Lorsque le gauchisseur eut dépensé toute son énergie, Horza l’éteignit. Un essaim d’étoiles se cristallisa autour de lui. Il manipula les commandes, puis se débarrassa de l’unité. Tous deux se séparèrent, lui-même s’éloignant dans une direction tandis que l’unité partait en tourbillonnant dans une autre ; ses réglages s’ajustèrent pour qu’elle consacre ses dernières réserves à induire en erreur quiconque essaierait de la suivre à la trace.
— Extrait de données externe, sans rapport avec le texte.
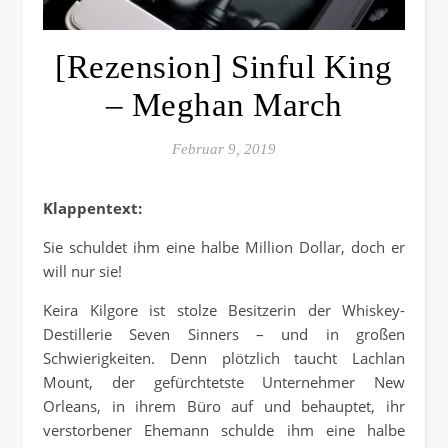
[Rezension] Sinful King
– Meghan March
Februar 9, 2019
Klappentext:
Sie schuldet ihm eine halbe Million Dollar, doch er
will nur sie!
Keira Kilgore ist stolze Besitzerin der Whiskey-
Destillerie Seven Sinners – und in großen
Schwierigkeiten. Denn plötzlich taucht Lachlan
Mount, der gefürchtetste Unternehmer New
Orleans, in ihrem Büro auf und behauptet, ihr
verstorbener Ehemann schulde ihm eine halbe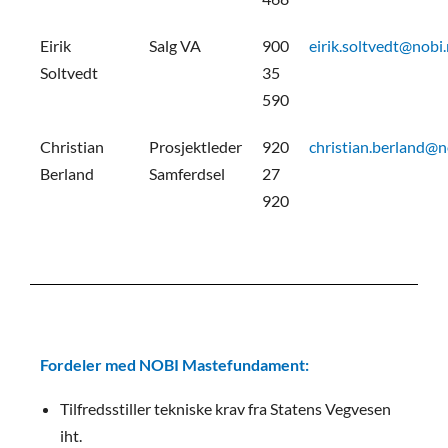
Eirik
Salg VA
900
eirik.soltvedt@nobi
Soltvedt
35
590
Christian
Prosjektleder
920
christian.berland@n
Berland
Samferdsel
27
920
Fordeler med NOBI Mastefundament:
Tilfredsstiller tekniske krav fra Statens Vegvesen
iht.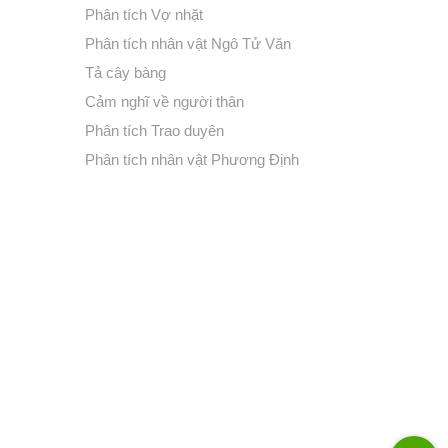
Phân tích Vợ nhặt
Phân tích nhân vật Ngô Tử Văn
Tả cây bàng
Cảm nghĩ về người thân
Phân tích Trao duyên
Phân tích nhân vật Phương Định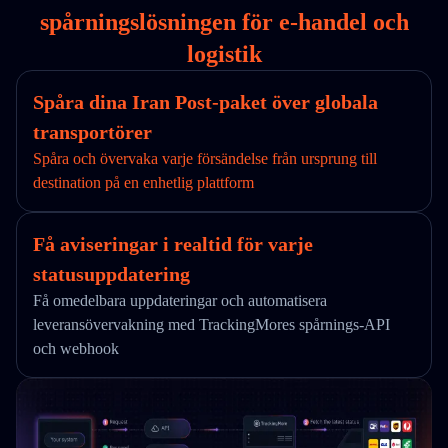
spårningslösningen för e-handel och
logistik
Spåra dina Iran Post-paket över globala
transportörer
Spåra och övervaka varje försändelse från ursprung till
destination på en enhetlig plattform
Få aviseringar i realtid för varje
statusuppdatering
Få omedelbara uppdateringar och automatisera
leveransövervakning med TrackingMores spårnings-API
och webhook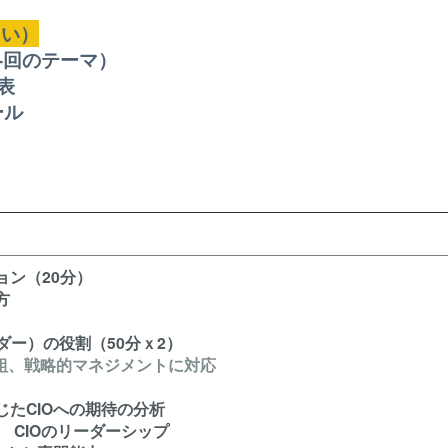
さい）
各回のテーマ）
照表
ール
ョン（20分）
方
ーダー）の役割（50分ｘ2）
の枠組、戦略的マネジメントに対応
たCIOへの期待の分析
 CIOのリーダーシップ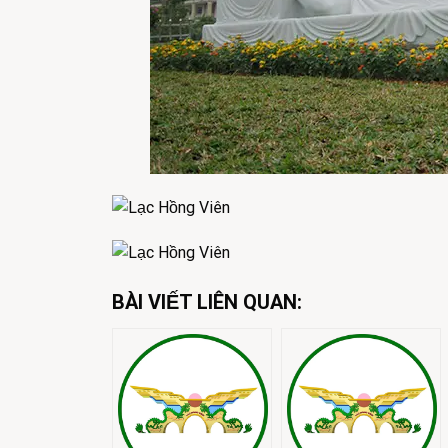
BÀI VIẾT LIÊN QUAN: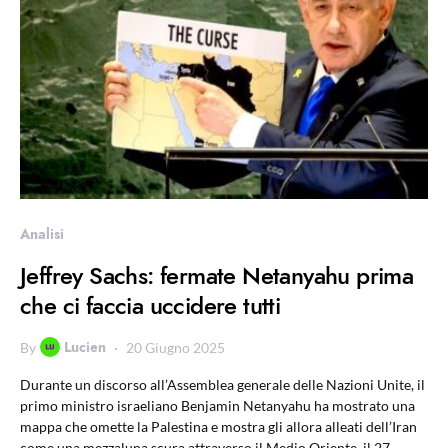
Analisi
Jeffrey Sachs: fermate Netanyahu prima
che ci faccia uccidere tutti
Lucien
By
20 Giugno 2025
Durante un discorso all’Assemblea generale delle Nazioni Unite, il
primo ministro israeliano Benjamin Netanyahu ha mostrato una
mappa che omette la Palestina e mostra gli allora alleati dell’Iran
come una mezzaluna scura attraverso il Medio Oriente, il 27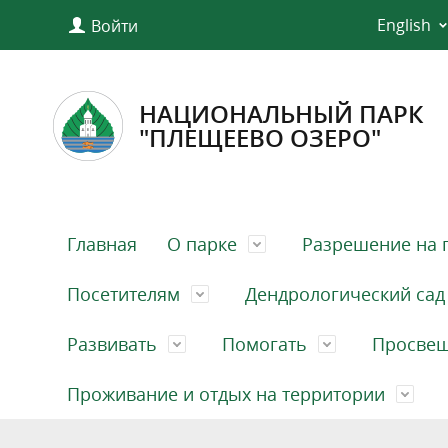
English
Войти
НАЦИОНАЛЬНЫЙ ПАРК
"ПЛЕЩЕЕВО ОЗЕРО"
Главная
О парке
Разрешение на 
Посетителям
Дендрологический сад
Развивать
Помогать
Просве
Проживание и отдых на территории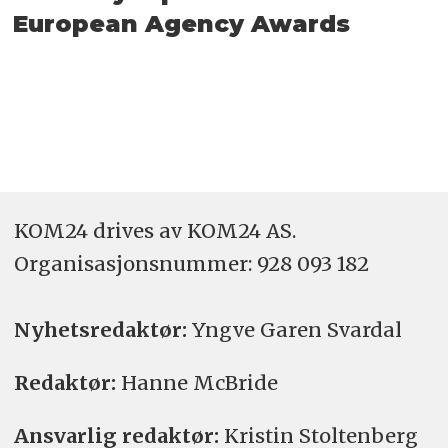
European Agency Awards
KOM24 drives av KOM24 AS.
Organisasjons­nummer: 928 093 182
Nyhetsredaktør:
Yngve Garen Svardal
Redaktør:
Hanne McBride
Ansvarlig redaktør:
Kristin Stoltenberg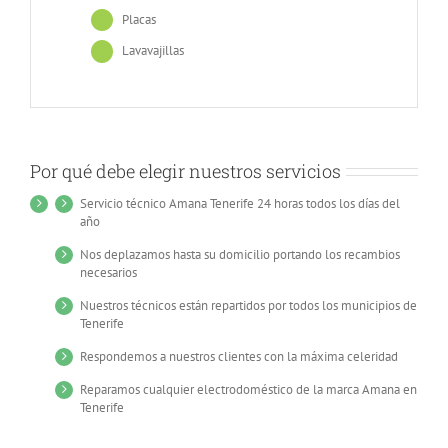
Placas
Lavavajillas
Por qué debe elegir nuestros servicios
Servicio técnico Amana Tenerife 24 horas todos los días del
año
Nos deplazamos hasta su domicilio portando los recambios
necesarios
Nuestros técnicos están repartidos por todos los municipios de
Tenerife
Respondemos a nuestros clientes con la máxima celeridad
Reparamos cualquier electrodoméstico de la marca Amana en
Tenerife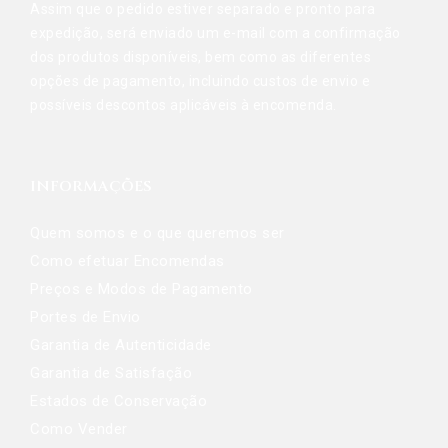
Assim que o pedido estiver separado e pronto para
expedição, será enviado um e-mail com a confirmação
dos produtos disponíveis, bem como as diferentes
opções de pagamento, incluindo custos de envio e
possíveis descontos aplicáveis à encomenda.
INFORMAÇÕES
Quem somos e o que queremos ser
Como efetuar Encomendas
Preços e Modos de Pagamento
Portes de Envio
Garantia de Autenticidade
Garantia de Satisfação
Estados de Conservação
Como Vender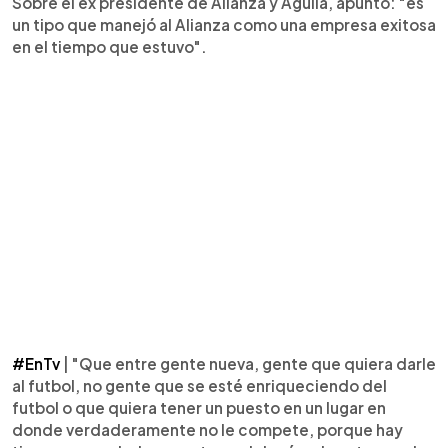
Sobre el ex presidente de Alianza y Águila, apuntó: "es
un tipo que manejó al Alianza como una empresa exitosa
en el tiempo que estuvo".
#EnTv
| "Que entre gente nueva, gente que quiera darle
al futbol, no gente que se esté enriqueciendo del
futbol o que quiera tener un puesto en un lugar en
donde verdaderamente no le compete, porque hay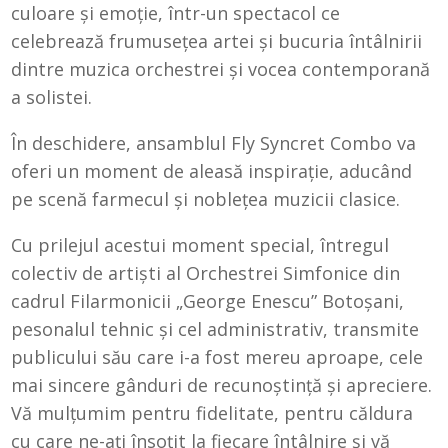
culoare și emoție, într-un spectacol ce
celebrează frumusețea artei și bucuria întâlnirii
dintre muzica orchestrei și vocea contemporană
a solistei.
În deschidere, ansamblul Fly Syncret Combo va
oferi un moment de aleasă inspirație, aducând
pe scenă farmecul și noblețea muzicii clasice.
Cu prilejul acestui moment special, întregul
colectiv de artişti al Orchestrei Simfonice din
cadrul Filarmonicii „George Enescu” Botoșani,
pesonalul tehnic şi cel administrativ, transmite
publicului său care i-a fost mereu aproape, cele
mai sincere gânduri de recunoștință și apreciere.
Vă mulțumim pentru fidelitate, pentru căldura
cu care ne-ați însoțit la fiecare întâlnire și vă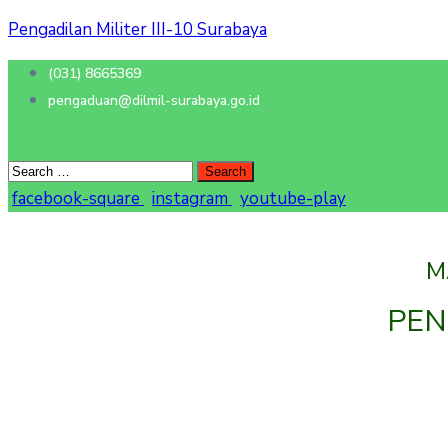
Pengadilan Militer III-10 Surabaya
(031) 8665369
pengaduan@dilmil-surabaya.go.id
facebook-square
instagram
youtube-play
M
PEN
Par la seule force de sa volonté, Horza s’efforça de ralentir progressivement son rythme respiratoire et son rythme cardiaque. Puis il fit connaissance avec sa combinaison, en éprouva les diverses fonctions et possibilités. À l’odeur et au toucher, elle lui fit l’impression d’être neuve, et évoquait un engin de type Rairch. Or, les combinaisons Rairch étaient des modèles haut de gamme. On disait que la Culture en fabriquait de meilleures, mais on disait que la Culture faisait tout mieux que les autres, et ça ne l’empêchait pas de perdre la guerre. Horza testa les lasers intégrés et chercha le pistolet qui devait être caché quelque part. Il finit par mettre la main dessus ; c’était un canon à plasma miniature qui se fondait discrètement dans la manche gauche de sa combinaison. Il eut envie de tirer, mais il n’y avait rien à viser. Il le rengaina donc.